Hardware design source files
━━━━━━

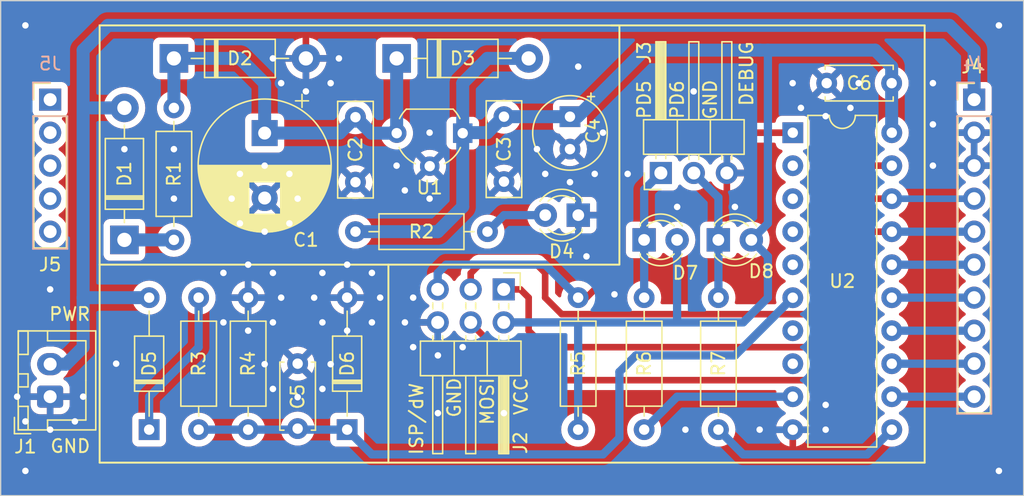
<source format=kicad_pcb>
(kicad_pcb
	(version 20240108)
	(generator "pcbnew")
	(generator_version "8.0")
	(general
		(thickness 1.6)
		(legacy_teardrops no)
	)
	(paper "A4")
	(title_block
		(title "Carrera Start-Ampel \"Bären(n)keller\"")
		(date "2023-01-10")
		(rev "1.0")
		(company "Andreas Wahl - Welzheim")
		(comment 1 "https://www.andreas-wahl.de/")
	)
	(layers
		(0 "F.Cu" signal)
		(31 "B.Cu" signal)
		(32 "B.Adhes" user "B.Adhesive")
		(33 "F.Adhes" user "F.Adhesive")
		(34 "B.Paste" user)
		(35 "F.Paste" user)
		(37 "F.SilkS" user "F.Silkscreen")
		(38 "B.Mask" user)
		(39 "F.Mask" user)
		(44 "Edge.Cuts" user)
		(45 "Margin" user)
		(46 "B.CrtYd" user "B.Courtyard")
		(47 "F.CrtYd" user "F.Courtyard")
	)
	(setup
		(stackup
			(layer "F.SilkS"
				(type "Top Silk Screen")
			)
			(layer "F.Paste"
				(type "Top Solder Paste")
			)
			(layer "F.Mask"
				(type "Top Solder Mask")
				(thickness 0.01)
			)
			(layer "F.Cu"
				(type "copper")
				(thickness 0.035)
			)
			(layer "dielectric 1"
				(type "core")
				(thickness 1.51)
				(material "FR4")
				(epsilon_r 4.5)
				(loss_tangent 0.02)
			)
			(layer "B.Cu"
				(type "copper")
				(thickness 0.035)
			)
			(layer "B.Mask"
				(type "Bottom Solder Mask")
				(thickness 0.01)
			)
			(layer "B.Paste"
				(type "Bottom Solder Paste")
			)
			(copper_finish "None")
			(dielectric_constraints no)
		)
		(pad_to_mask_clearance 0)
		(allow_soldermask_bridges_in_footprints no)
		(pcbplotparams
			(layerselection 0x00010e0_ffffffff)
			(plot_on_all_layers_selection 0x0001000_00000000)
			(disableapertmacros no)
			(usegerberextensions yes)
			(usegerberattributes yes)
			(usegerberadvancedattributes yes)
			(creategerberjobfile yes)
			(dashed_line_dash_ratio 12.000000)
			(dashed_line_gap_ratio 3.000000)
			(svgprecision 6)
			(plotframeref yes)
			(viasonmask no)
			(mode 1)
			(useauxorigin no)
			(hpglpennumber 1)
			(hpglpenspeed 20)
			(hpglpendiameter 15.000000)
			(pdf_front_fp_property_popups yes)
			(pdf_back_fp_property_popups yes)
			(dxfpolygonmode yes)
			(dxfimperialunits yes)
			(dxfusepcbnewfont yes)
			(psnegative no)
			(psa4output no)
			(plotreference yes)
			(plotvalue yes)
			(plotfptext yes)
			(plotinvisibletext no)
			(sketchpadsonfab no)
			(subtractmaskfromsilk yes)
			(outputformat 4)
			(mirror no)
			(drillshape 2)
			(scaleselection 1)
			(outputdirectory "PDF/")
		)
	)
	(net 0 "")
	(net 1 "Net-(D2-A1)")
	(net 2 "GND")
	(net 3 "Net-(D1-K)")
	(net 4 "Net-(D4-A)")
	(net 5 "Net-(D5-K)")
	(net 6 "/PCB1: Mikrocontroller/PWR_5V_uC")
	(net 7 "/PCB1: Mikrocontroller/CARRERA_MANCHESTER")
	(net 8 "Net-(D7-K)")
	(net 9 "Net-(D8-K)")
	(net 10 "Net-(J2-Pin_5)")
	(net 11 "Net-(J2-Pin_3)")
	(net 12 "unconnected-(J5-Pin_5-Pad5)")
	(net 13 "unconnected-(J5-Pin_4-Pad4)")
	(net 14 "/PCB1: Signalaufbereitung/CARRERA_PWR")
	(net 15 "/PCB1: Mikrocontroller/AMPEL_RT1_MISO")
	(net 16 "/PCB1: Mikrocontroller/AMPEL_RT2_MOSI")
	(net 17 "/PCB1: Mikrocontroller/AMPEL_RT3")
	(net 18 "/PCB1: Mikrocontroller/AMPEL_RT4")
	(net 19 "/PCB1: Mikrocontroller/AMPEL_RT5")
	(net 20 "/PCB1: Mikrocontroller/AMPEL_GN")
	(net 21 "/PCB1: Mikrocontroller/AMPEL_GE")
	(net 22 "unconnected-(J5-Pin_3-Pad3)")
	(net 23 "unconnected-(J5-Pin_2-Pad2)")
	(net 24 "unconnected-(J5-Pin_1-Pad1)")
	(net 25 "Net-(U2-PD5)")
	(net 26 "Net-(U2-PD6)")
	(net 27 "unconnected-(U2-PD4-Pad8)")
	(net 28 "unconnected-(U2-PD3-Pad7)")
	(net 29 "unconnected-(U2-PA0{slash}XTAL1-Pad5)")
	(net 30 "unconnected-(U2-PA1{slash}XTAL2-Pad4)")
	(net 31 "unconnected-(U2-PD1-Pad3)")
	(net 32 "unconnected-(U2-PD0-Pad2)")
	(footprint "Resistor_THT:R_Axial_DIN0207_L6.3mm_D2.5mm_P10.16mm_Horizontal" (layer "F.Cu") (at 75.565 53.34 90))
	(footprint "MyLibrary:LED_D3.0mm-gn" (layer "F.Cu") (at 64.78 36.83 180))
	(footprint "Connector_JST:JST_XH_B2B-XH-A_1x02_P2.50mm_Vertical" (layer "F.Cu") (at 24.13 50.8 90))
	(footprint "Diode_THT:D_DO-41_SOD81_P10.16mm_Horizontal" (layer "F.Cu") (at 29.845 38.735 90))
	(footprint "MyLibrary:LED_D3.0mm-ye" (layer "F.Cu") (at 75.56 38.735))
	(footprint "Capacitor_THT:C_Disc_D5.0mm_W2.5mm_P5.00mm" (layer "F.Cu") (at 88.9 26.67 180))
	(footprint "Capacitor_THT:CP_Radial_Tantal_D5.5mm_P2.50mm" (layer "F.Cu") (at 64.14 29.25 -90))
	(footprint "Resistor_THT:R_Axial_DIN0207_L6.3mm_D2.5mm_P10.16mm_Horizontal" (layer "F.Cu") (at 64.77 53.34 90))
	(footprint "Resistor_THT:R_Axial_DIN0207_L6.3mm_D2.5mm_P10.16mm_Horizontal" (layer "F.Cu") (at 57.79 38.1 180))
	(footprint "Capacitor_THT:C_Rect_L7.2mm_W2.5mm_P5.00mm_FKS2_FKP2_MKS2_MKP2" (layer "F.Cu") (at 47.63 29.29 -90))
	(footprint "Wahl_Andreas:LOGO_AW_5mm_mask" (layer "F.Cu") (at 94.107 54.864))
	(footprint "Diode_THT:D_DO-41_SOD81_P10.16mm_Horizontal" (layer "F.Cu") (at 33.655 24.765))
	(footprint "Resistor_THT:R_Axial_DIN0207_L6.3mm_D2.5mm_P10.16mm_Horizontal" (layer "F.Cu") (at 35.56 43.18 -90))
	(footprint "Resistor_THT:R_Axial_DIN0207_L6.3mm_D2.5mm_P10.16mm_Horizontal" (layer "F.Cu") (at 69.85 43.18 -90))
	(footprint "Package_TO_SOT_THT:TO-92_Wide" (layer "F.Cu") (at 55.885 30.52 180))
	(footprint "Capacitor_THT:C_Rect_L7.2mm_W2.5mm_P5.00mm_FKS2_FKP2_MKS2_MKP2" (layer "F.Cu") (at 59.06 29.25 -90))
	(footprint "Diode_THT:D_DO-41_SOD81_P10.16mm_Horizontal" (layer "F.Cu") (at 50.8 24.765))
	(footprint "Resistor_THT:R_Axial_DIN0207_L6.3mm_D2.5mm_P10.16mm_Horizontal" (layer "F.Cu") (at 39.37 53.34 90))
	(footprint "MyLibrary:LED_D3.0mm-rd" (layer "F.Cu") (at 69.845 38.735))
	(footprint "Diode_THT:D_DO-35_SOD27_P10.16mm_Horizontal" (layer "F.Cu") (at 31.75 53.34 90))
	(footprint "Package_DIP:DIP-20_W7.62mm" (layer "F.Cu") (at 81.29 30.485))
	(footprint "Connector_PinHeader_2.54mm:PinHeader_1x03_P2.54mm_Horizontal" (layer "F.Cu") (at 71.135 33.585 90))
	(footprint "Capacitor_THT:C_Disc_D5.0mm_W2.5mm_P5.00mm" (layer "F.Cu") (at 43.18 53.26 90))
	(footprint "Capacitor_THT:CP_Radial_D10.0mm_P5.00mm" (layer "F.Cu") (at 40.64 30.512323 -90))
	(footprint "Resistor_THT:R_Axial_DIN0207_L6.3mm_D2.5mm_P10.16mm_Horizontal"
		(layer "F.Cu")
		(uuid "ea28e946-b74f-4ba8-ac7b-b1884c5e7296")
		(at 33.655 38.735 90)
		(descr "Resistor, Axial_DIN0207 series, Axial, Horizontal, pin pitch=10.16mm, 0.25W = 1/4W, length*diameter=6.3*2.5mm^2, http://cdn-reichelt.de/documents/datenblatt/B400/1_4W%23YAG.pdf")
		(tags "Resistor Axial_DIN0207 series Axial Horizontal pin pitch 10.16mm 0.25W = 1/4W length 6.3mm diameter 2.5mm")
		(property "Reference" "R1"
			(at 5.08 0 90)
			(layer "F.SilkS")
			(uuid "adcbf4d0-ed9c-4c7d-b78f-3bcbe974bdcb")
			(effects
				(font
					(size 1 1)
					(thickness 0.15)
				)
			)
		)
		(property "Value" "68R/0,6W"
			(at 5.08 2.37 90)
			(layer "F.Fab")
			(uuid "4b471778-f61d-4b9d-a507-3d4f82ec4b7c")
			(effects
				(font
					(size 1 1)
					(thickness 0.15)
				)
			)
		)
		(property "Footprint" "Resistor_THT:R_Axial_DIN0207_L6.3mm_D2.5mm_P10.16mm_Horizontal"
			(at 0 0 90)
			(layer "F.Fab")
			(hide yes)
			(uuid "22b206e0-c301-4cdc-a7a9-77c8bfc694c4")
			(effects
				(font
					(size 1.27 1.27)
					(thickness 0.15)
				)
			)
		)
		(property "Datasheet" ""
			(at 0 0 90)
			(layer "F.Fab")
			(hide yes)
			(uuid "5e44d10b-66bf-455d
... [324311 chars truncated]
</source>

━━━━━━

Exercise goal → When the string "unconnected" appears in a line of the records above, that line is to be copied.

Worked solution →
	(net 12 "unconnected-(J5-Pin_5-Pad5)")
	(net 13 "unconnected-(J5-Pin_4-Pad4)")
	(net 22 "unconnected-(J5-Pin_3-Pad3)")
	(net 23 "unconnected-(J5-Pin_2-Pad2)")
	(net 24 "unconnected-(J5-Pin_1-Pad1)")
	(net 27 "unconnected-(U2-PD4-Pad8)")
	(net 28 "unconnected-(U2-PD3-Pad7)")
	(net 29 "unconnected-(U2-PA0{slash}XTAL1-Pad5)")
	(net 30 "unconnected-(U2-PA1{slash}XTAL2-Pad4)")
	(net 31 "unconnected-(U2-PD1-Pad3)")
	(net 32 "unconnected-(U2-PD0-Pad2)")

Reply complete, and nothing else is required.